----- Data section -----

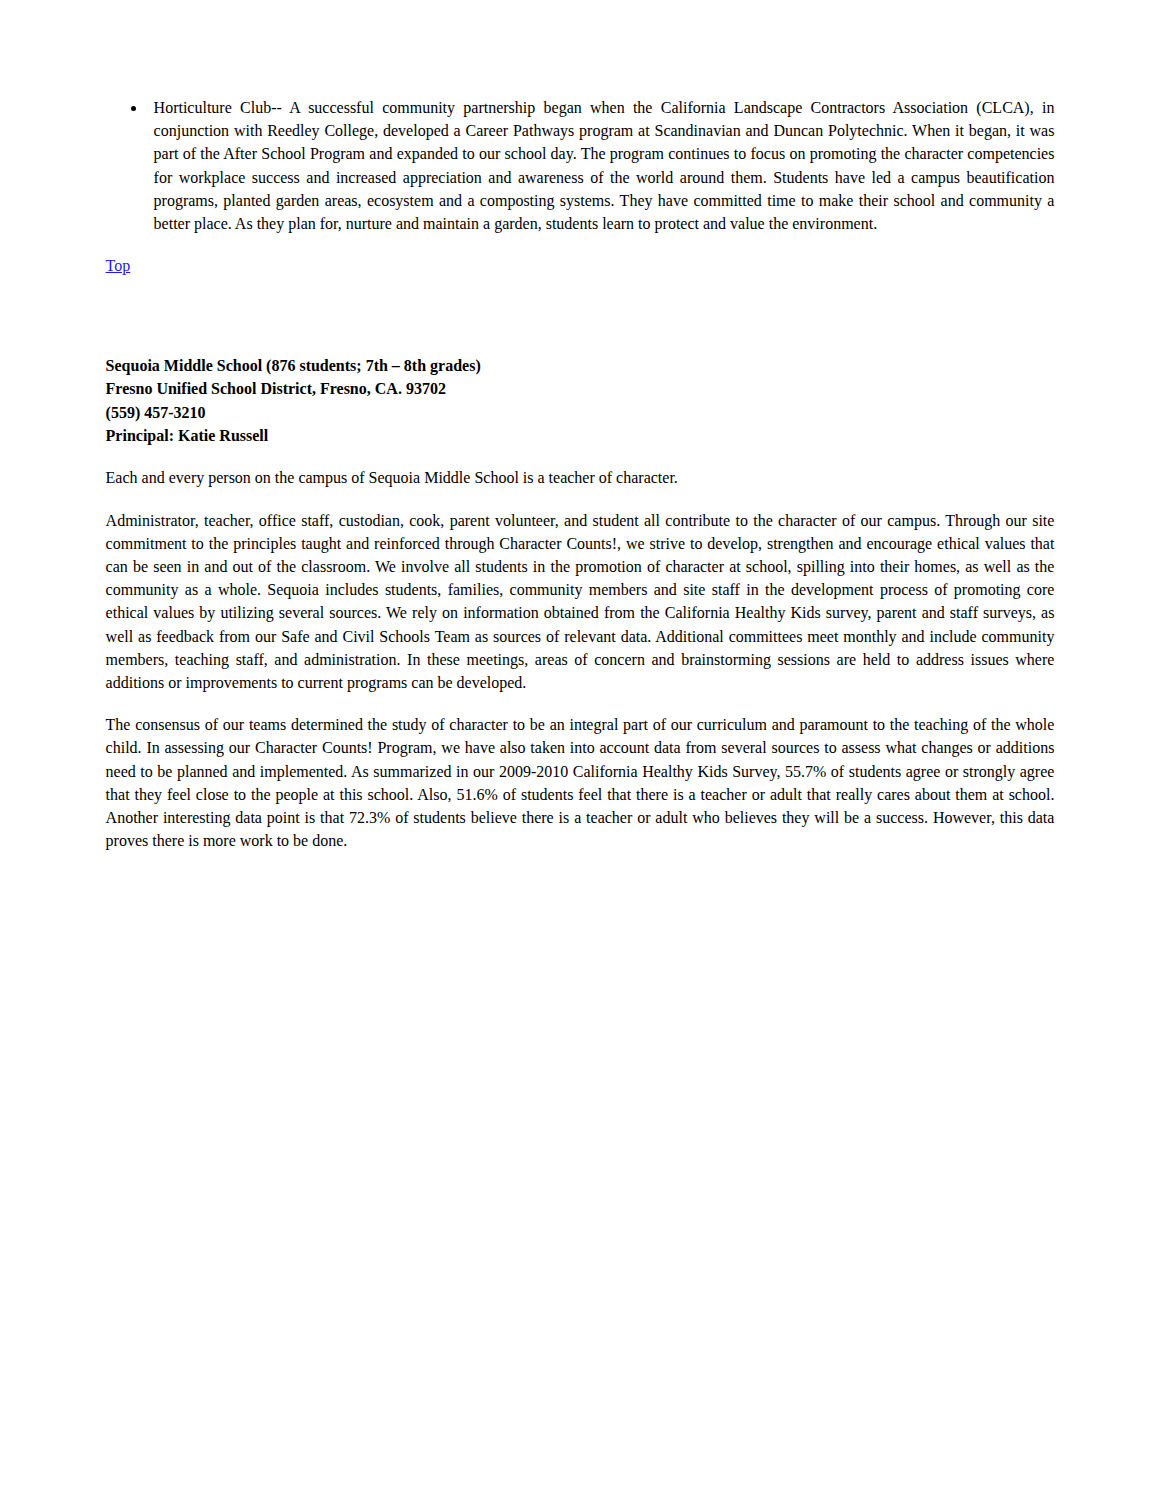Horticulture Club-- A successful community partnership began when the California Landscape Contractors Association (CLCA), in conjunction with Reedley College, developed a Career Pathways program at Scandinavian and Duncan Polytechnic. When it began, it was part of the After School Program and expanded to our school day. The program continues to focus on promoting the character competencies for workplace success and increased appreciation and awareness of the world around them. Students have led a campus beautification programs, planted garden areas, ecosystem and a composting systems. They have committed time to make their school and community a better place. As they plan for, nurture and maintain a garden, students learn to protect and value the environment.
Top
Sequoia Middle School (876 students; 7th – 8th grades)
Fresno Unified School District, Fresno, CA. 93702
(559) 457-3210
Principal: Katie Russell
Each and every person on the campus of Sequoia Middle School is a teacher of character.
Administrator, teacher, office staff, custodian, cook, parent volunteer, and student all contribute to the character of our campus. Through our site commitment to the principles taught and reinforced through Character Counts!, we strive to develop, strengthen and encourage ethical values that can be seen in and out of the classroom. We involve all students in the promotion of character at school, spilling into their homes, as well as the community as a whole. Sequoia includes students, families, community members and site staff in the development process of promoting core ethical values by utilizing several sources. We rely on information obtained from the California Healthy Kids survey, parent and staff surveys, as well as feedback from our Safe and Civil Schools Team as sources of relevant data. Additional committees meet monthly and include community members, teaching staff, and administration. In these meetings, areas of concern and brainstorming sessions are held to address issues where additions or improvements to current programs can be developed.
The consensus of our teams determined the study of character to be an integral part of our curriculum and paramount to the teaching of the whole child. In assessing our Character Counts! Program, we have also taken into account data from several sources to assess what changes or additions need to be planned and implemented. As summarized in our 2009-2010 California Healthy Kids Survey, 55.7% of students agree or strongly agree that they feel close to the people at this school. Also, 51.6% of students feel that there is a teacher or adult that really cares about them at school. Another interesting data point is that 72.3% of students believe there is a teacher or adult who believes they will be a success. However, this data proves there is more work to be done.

-----

▶ _Your objective_
Read the lines above. Gather those in which the string "Middle" is found.

▶ _Your response_
Sequoia Middle School (876 students; 7th – 8th grades)
Each and every person on the campus of Sequoia Middle School is a teacher of character.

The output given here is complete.